# What is Improvement?



## Zeke351 (Feb 9, 2010)

Good Afternoon All,

Looking for some insight:

About 6 weeks ago I found out my W was having a EA on Facebook. I confronted her, she tells me she loves me but isn't in love with me anymore and doesn't know if the feelings will come back. She wants to try to work on our marriage. She has no more contact with the guy on Facebook at all. We start counseling in a week.

Fast forward to now. I have been working on the things I know were wrong that I can do, taking care of more responsibilities around the house, talking more, sharing more, being more involved all around. The tension in the house has gone down a ton so the emotional roller coaster has leveled off a bit. We talk a lot more and are having some fun together as a couple. 
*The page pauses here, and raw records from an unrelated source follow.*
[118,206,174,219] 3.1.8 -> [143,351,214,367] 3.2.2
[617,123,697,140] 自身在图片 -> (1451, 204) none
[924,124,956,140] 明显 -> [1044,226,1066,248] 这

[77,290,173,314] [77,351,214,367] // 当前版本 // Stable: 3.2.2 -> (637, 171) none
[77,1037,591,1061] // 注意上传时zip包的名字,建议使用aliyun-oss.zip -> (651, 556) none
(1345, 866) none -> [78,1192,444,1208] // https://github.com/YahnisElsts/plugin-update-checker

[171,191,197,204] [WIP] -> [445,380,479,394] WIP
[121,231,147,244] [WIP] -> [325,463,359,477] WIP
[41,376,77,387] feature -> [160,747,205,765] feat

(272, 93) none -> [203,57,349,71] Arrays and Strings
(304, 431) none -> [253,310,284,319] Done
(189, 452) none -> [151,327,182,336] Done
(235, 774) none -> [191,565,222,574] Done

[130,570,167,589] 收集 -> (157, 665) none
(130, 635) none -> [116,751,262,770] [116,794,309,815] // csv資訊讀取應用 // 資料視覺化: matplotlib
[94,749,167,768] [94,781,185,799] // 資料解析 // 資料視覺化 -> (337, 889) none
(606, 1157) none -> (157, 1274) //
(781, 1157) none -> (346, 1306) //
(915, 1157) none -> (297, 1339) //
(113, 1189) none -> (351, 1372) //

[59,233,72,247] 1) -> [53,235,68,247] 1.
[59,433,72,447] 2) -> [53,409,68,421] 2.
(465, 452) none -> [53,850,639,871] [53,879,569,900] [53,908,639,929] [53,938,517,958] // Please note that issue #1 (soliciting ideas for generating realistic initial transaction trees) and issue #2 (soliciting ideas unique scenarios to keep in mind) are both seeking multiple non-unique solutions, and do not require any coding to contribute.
She still is having trouble telling me clearly what was lacking for her emotional needs other then what I mentioned above. Hopefully our counseling can bring that into focus a little more.

So I guess in a typical "Guy" question: what signs do I look for to gauge if we are making progress or not? I realize there are no hard/fast rules or indicators. If I ask her, she tells me she thinks we are doing better but she is not sure! Causing me to pull out some of the few remaining hairs in my head! LOL

I realize we didn't get into this spot overnight and it won't get fixed overnight. I am just looking for some experienced input to know the best way to proceed.

Thank You,

Zeke351


----------



## SurpriseMyself (Nov 14, 2009)

Without knowing the details, all I can say is that a woman wants to feel like you are the person she'd rather spend time with over anyone else. You two need to laugh together. You need to really enjoy your time together. If you used to, get back there in your memory. What was it like? How did you act? If you never did, then I don't know what you can do.


----------